▸ Provided data
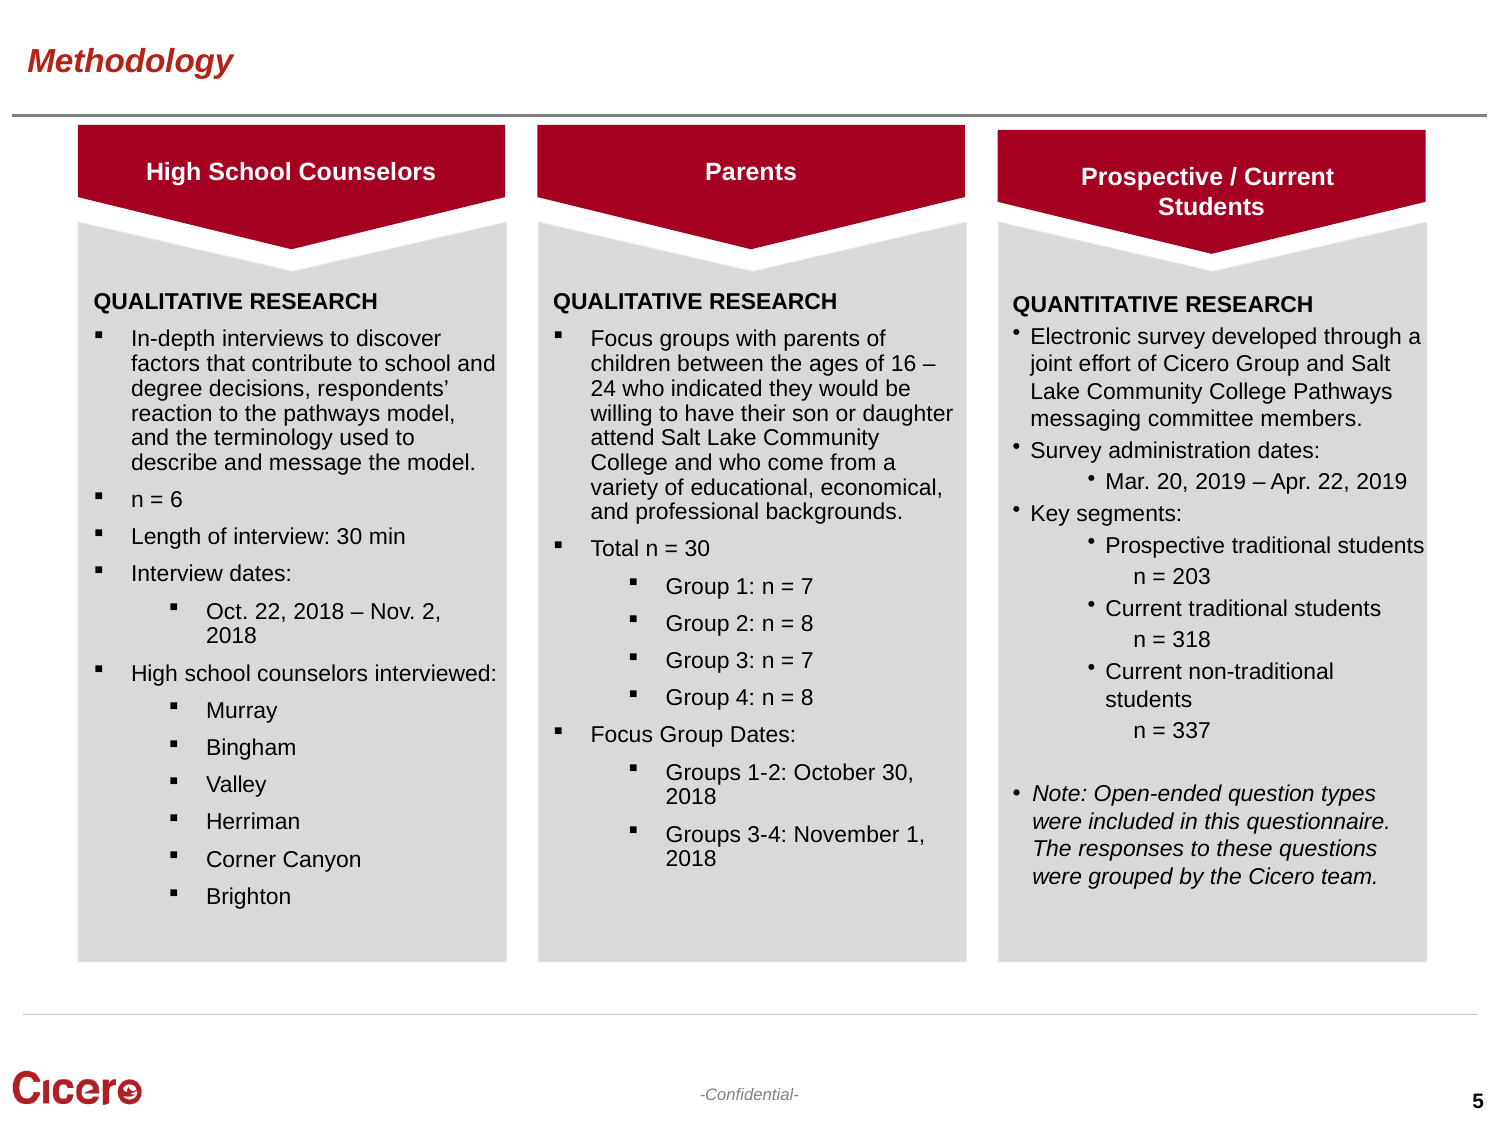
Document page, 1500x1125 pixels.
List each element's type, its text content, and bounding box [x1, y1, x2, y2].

title Methodology [12, 9, 1488, 114]
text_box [76, 124, 1435, 963]
slide_number 5 [1461, 1086, 1488, 1113]
picture [12, 1070, 142, 1106]
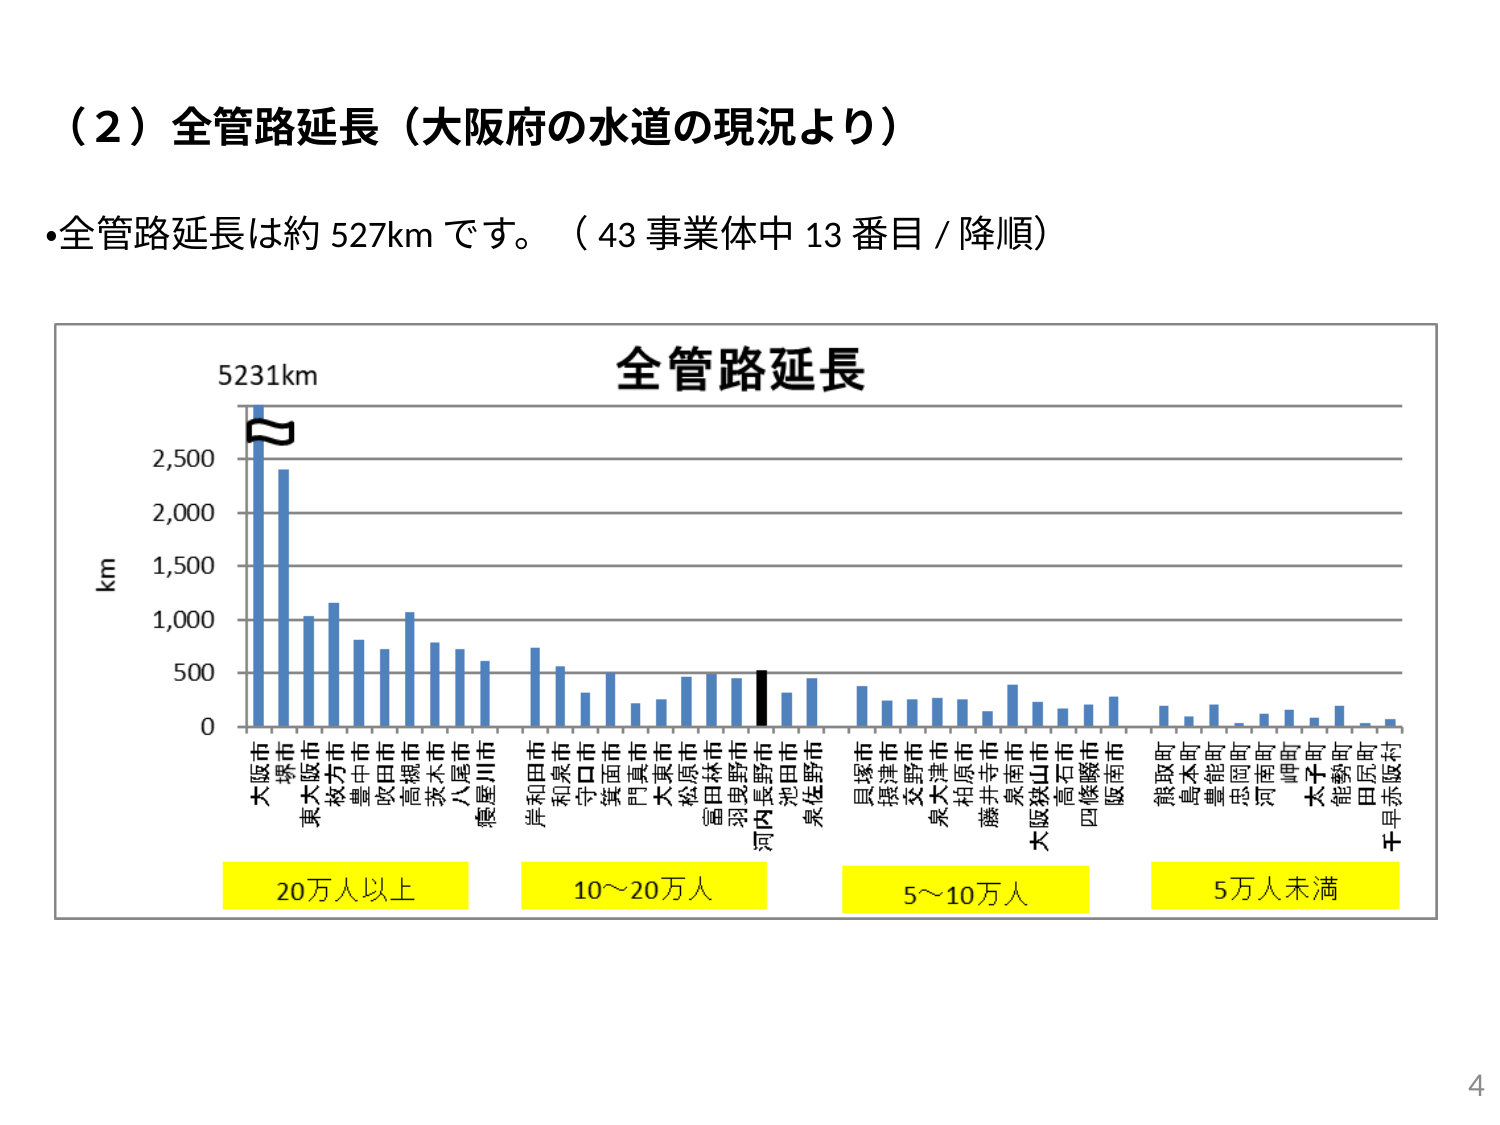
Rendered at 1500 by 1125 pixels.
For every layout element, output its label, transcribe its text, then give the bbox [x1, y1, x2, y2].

picture [54, 323, 1438, 920]
text_box （２）全管路延長（大阪府の水道の現況より） ・全管路延長は約527kmです。（43事業体中13番目/降順） [31, 93, 1500, 263]
slide_number 4 [1162, 1053, 1500, 1114]
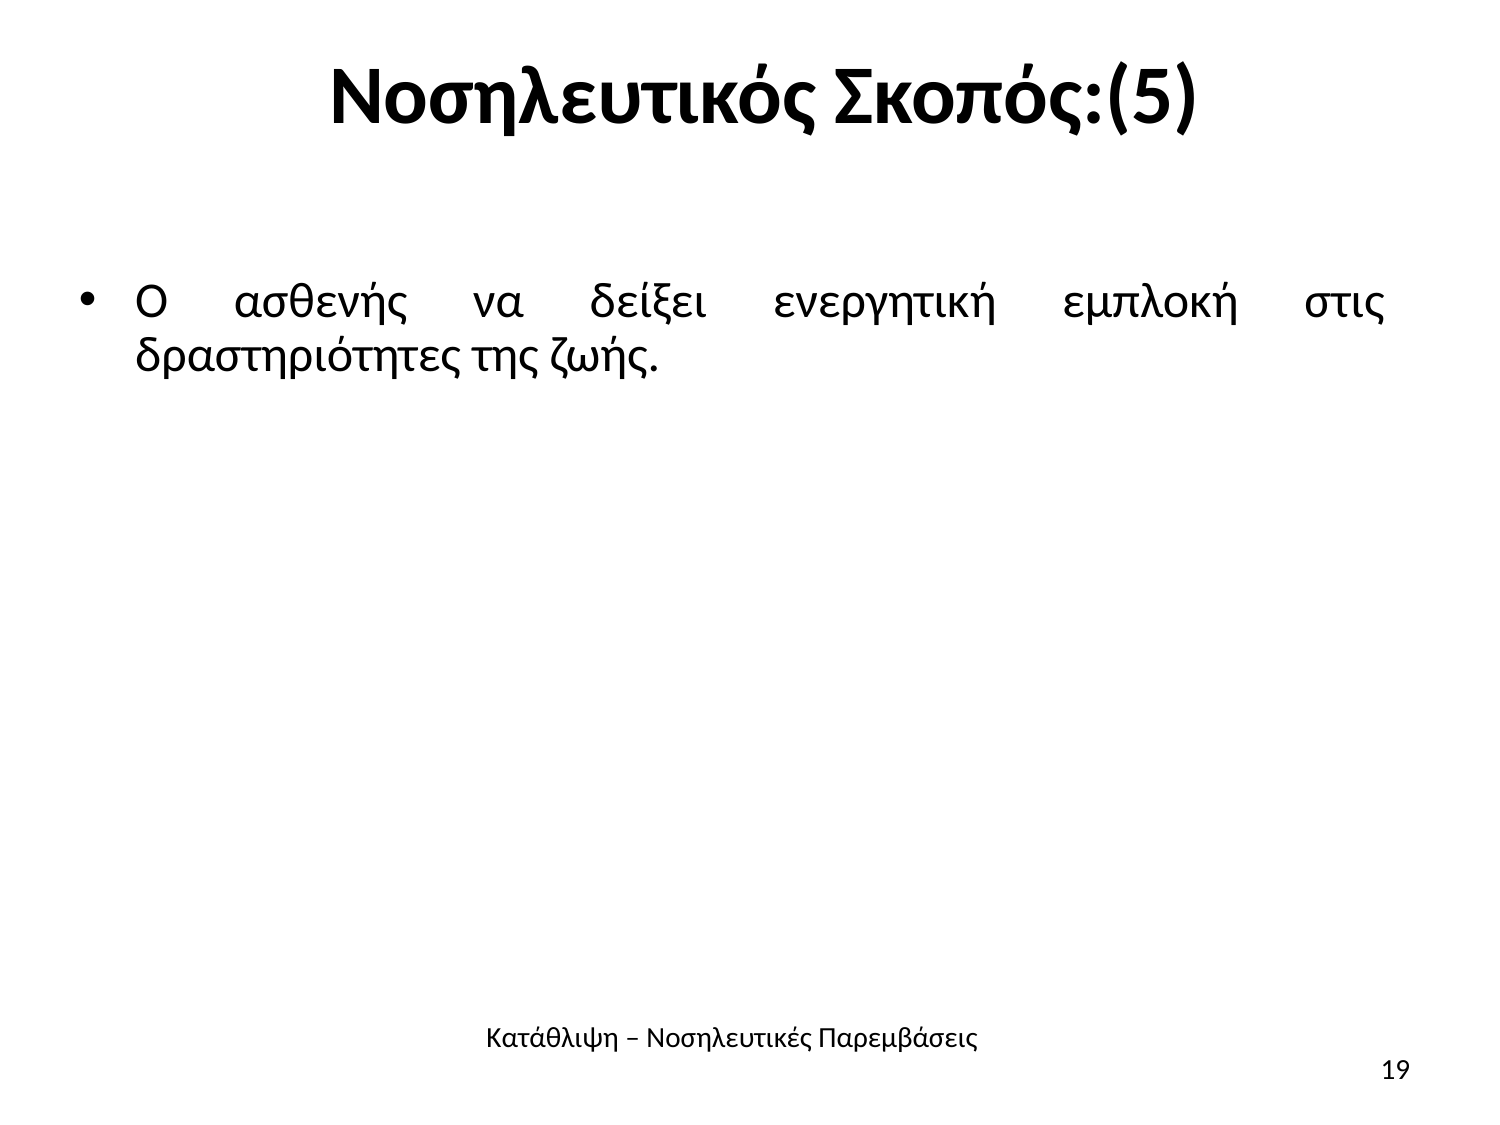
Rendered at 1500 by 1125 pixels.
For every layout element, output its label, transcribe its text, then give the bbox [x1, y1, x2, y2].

text_box Κατάθλιψη – Νοσηλευτικές Παρεμβάσεις [53, 1011, 1412, 1094]
text_box 19 [1074, 1042, 1425, 1103]
title Νοσηλευτικός Σκοπός:(5) [29, 42, 1500, 198]
list Ο ασθενής να δείξει ενεργητική εμπλοκή στις δραστηριότητες της ζωής. [64, 267, 1401, 653]
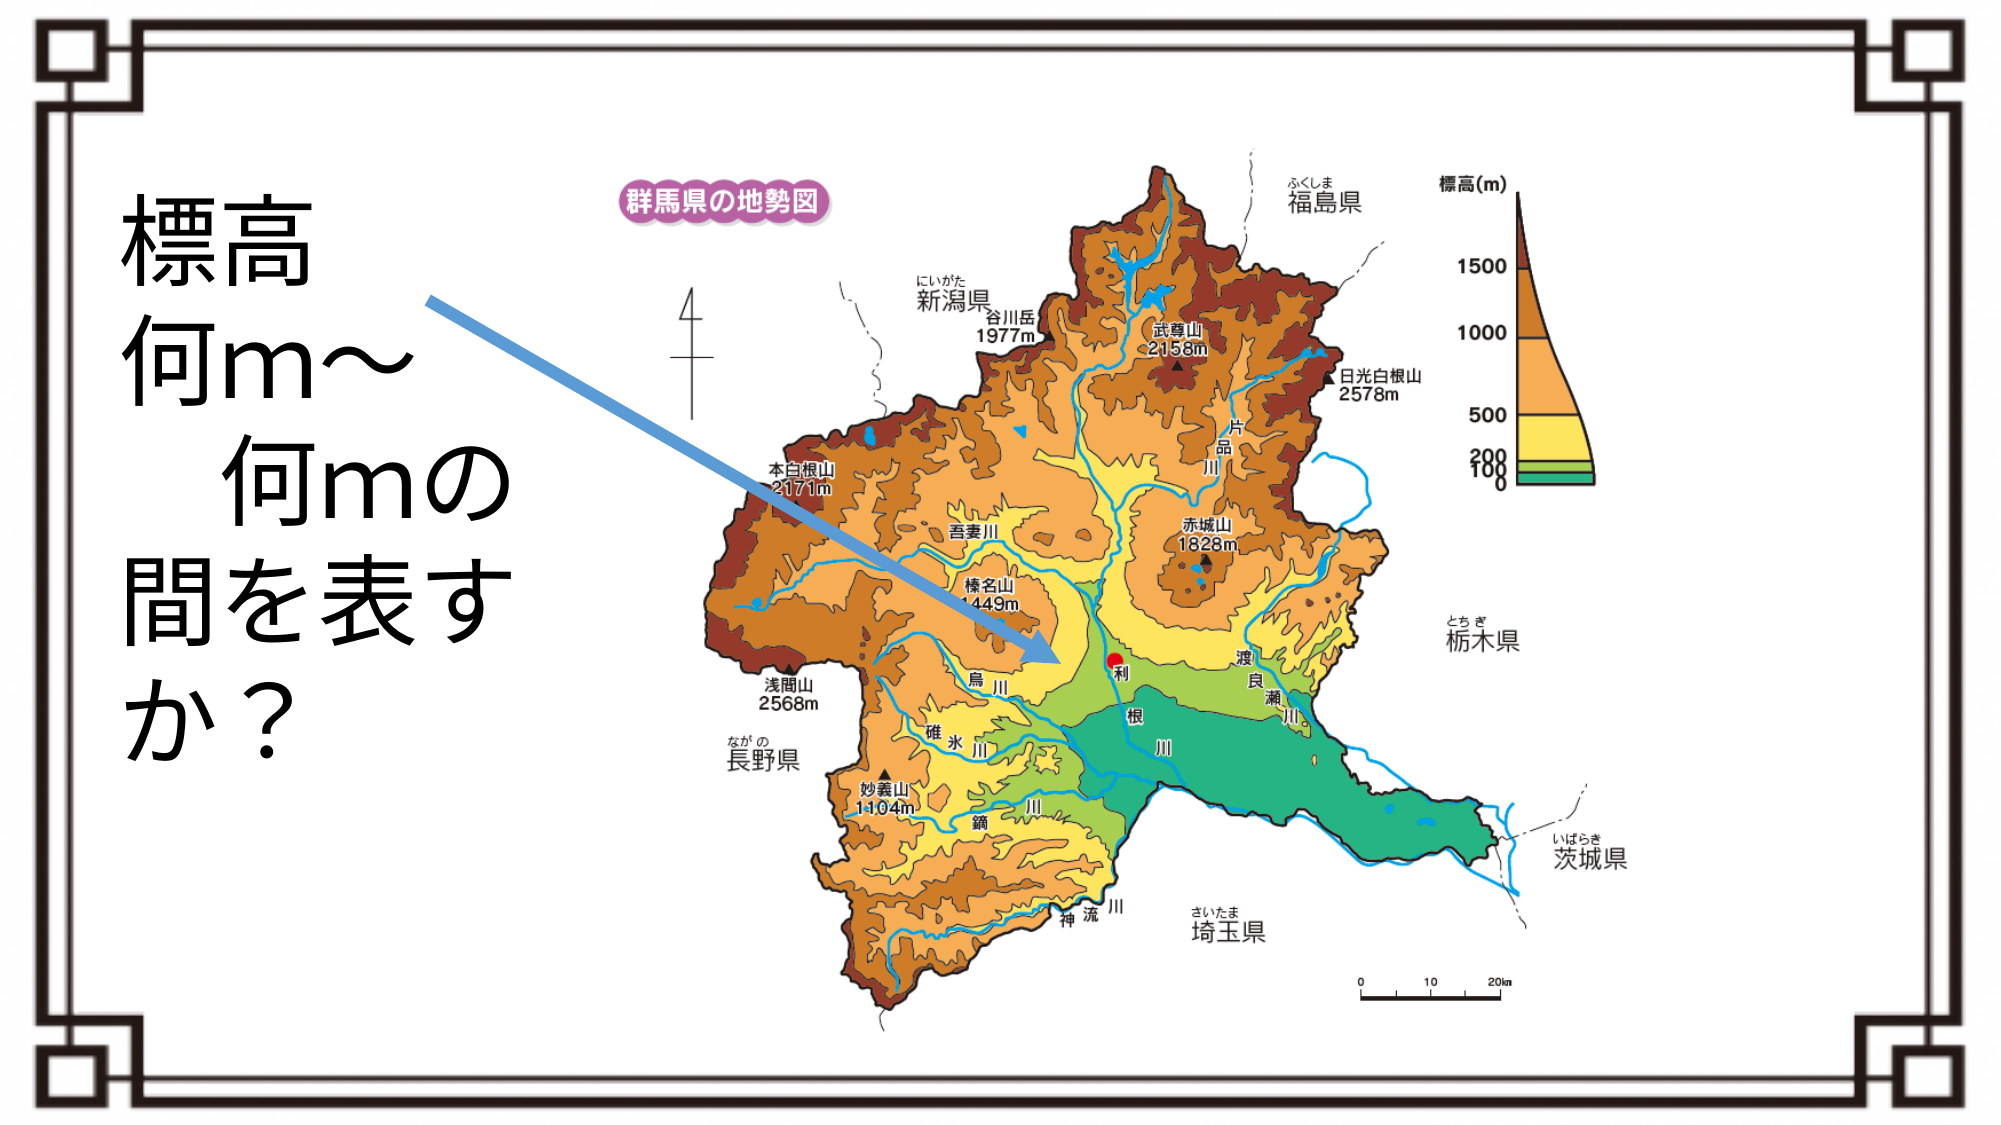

▸ What to produce
Set down the data exactly as it appears, without any images.

▸ Task result
Document page, 1500x1125 pixels.
List each element's type, its text content, and bounding box [x1, y1, x2, y2].

title Methodology [12, 9, 1488, 114]
text_box [76, 124, 1435, 963]
slide_number 5 [1461, 1086, 1488, 1113]
picture [12, 1070, 142, 1106]
Rendered at 1500 by 1125 pixels.
For every layout element, output its label, transcribe its text, then give the bbox [x1, y1, x2, y2].

picture [54, 323, 1438, 920]
text_box （２）全管路延長（大阪府の水道の現況より） ・全管路延長は約527kmです。（43事業体中13番目/降順） [31, 93, 1500, 263]
slide_number 4 [1162, 1053, 1500, 1114]
Rendered at 1500 by 1125 pixels.
For every layout element, output its label, transcribe its text, then give the bbox [x1, y1, x2, y2].

text_box Κατάθλιψη – Νοσηλευτικές Παρεμβάσεις [53, 1011, 1412, 1094]
text_box 19 [1074, 1042, 1425, 1103]
title Νοσηλευτικός Σκοπός:(5) [29, 42, 1500, 198]
list Ο ασθενής να δείξει ενεργητική εμπλοκή στις δραστηριότητες της ζωής. [64, 267, 1401, 653]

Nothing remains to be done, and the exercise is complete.